Close

Salt Lake City Update

Getting around Salt Lake during the Olympic Games may be easier than first thought, if the city’s work force heeds the request of the Salt Lake Organizing Committee to reduce 20 per cent of background traffic during the Games. Most are obeying the request and altering their work hours. Some Wells Fargo employees will start work at 7:30 a.m. and end by 2 p.m. Many of the Mormon Church’s 2,500 employees who work downtown will schedule their work day between 6 and 7 a.m. and leave by 3 p.m. and about 6,000 to 10,000 of the Utah’s 16,000 employees are expected to alter their schedules. But Administrators at LDS Hospital and the Qwest telephone company won’t change their hours.

Athletes with aches and pains during the Salt Lake Games will have a short walk to a new clinic, set up at the Olympic athletes’ village, formerly the University of Utah’s student housing on campus. X-ray machines, physical therapy gear, dental equipment and an eye clinic will be available free to the athletes. Doctors expect about 2,000 clinic visits during the Games, and as many as 100 per day at the height of competition. Most of the gear was donated by sponsors or is backup equipment at the University of Utah hospital. The cost of setting up the clinic is about $750,000.

According to a Los Angeles Times report, the cost of the Salt Lake Games are $1.9 billion (U.S.), more than five times the cost of the previous 1980 Lake Placid Winter Olympics. The report notes that the Salt Lake organizing committee is raising $1.3 billion, while taxpayers are picking up about a third of the costs, $622 million, much of it security-related. U.S. Senator John McCain called the spiraling costs “outrageous, disgraceful and obscene. It was very small in the beginning and then it got bigger”, he said. The $1.9 billion does not include another billion in government-funded road and rail projects in and around Salt Lake.

And finally, the best seats at the Games could be the ones provided by A-Company Inc. of Boise Idaho. They are portable potties. The job is so big that the company has had to partner with four other firms to supply the 2,600 portable toilets SLOC ordered for the Games. Larry Moore, chairman of A-Company Inc. said, “if our job isn’t taken seriously it will hurt the whole industry. Our goal is to make sue that portable restrooms and sanitation comes off as a high point in the Olympics.”

▶ **Supplied material**
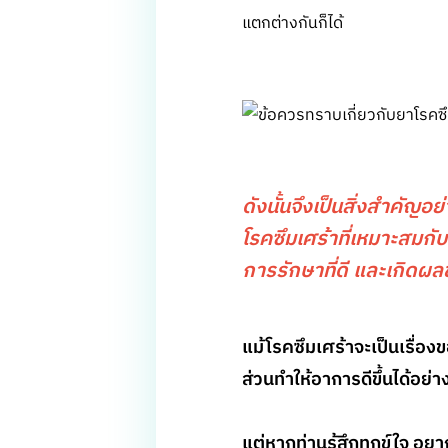
แตกต่างกันก็ได้
ดังนั้นจึงเป็นสิ่งสำคัญอ
โรคซึมเศร้าที่เหมาะสมกั
การรักษาที่ดี และเกิดผลข
แม้โรคซึมเศร้าจะเป็นเรื่อ
ส่วนทำให้อาการดีขึ้นได้อย่
แต่หากท่านรู้สึกทุกข์ใจ อ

▶ **What to do**
Answer from the Salt Lake City update:
(a) At what time will some Wells Fargo employees start work during the Games?
(b) About how much does it cost to set up the clinic at the athletes' village?
(c) How many portable toilets did SLOC order for the Games?
The records were taken from a different source than the text.

▶ **Expected output**
(a) 7:30 a.m.
(b) About $750,000.
(c) 2,600.